Physics: Elasticity Concepts and Formulas

1. Definitions

• Rigid Body: A body whose size and shape cannot be changed, regardless of the force applied. No perfectly rigid body exists in nature.
• Deformation Force: A force that changes the size or shape of a body without moving it as a whole.
• Restoring Force: A force that restores a body’s size and shape when the deformation force is removed. It is equal in magnitude but opposite in direction to the deformation force. This force is critical for the body's elastic nature.
• Elasticity: The ability of a material to regain its original size and shape after deformation force is removed. E.g., Steel, Rubber. Quartz is nearly perfectly elastic.
• Plasticity: The inability of a material to regain its original size and shape after deformation force is removed. E.g., Putty, Chewing gum.

2. Stress and Strain

• Stress: The restoring force per unit area.

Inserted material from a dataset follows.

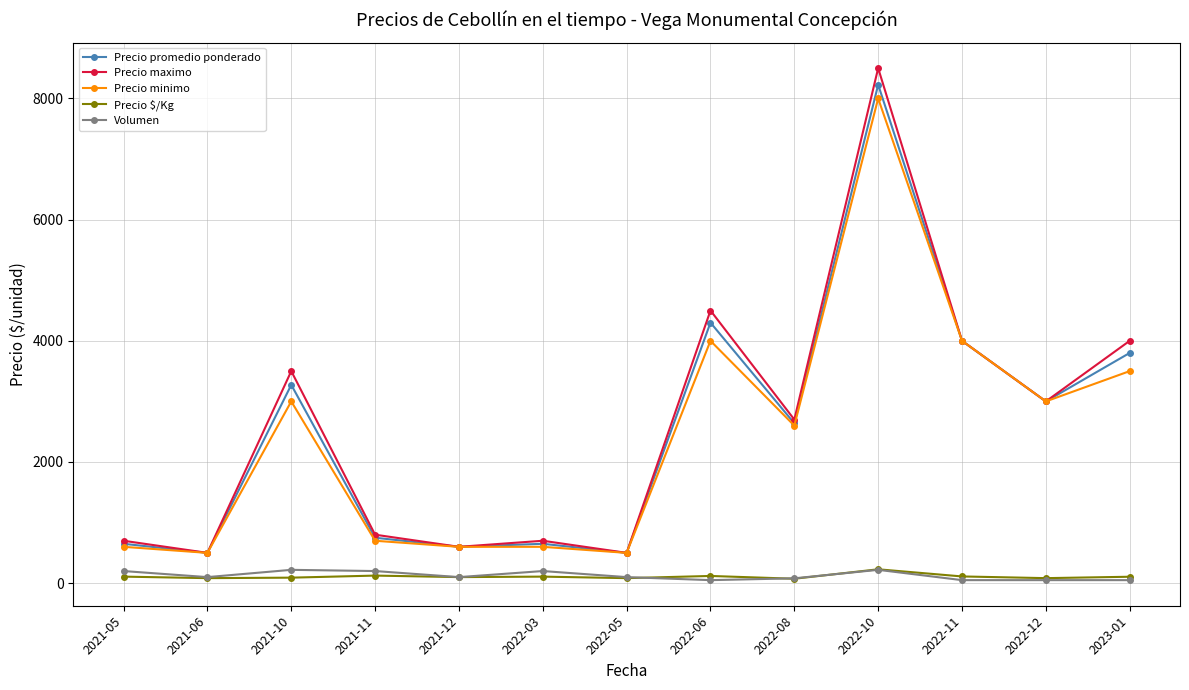

Does the chart display data point markers on the line(s)?

Yes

  • Formula: Stress = Restoring Force / Area
  • Unit: N/m² or Pascal
  • Types:
    • Normal Stress: Stress perpendicular to the surface.
    • Tangential Stress: Stress parallel to the surface.
    • Volume Stress/Bulk Stress: Stress that changes the body’s volume.
    • Longitudinal Stress: Can be tensile (increasing length) or compressive (decreasing length).

• Strain: The change produced per unit dimension.

  • Types:
    • Longitudinal Strain: Change in length/original length.
    • Shearing Strain: Relative displacement between two layers divided by distance between them.
    • Volumetric/Bulk Strain: Change in volume/original volume.

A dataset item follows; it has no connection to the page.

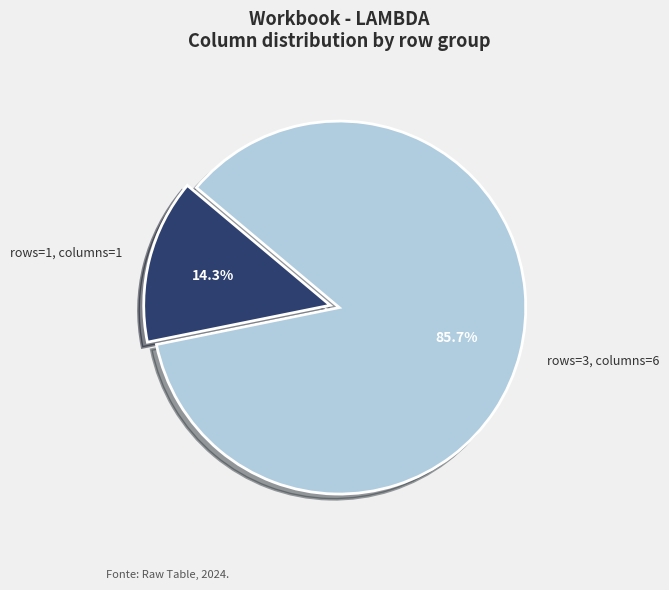

To the nearest percent, what is the difference between the largest and smallest slice percentages?

71%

3. Elastic Limit and Hooke’s Law

• Elastic Limit: The maximum stress that can be applied to a body such that it regains its original size and shape.
• Hooke’s Law: Within the elastic limit, stress is directly proportional to strain, forming a linear stress-strain graph.

4. Moduli of Elasticity

• Young’s Modulus (Y): Ratio of longitudinal stress to longitudinal strain.
• Rigidity Modulus: Ratio of tangential stress to shearing strain.
• Bulk Modulus (B): Ratio of volume stress to bulk strain.
  • Compressibility: The reciprocal of bulk modulus.

5. Poisson’s Ratio (σ)

• Ratio of lateral contraction strain to longitudinal elongation strain.
• It is dimensionless and has no units.
• Theoretical and practical limits range from 0 to 0.5.

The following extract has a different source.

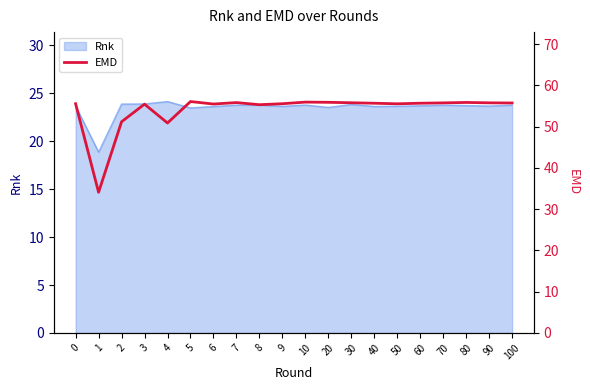

Where is the first local maximum?

3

6. Thermal Force and Stress

• Thermal Force: Force exerted by a metal bar fixed between supports when heated.
• Thermal Stress: Linear compressive stress caused by thermal force.

7. Energy in Elasticity

• Work Done/Elastic Potential Energy:
  • Formula: ( W = \frac{1}{2} \times \text{Stress} \times \text{Strain} \times \text{Volume} )
• Strain Energy per Unit Volume (Energy Density):
  • Formula: ( E = \frac{1}{2} \times \text{Stress}^2 / Y ), where Y is Young's modulus.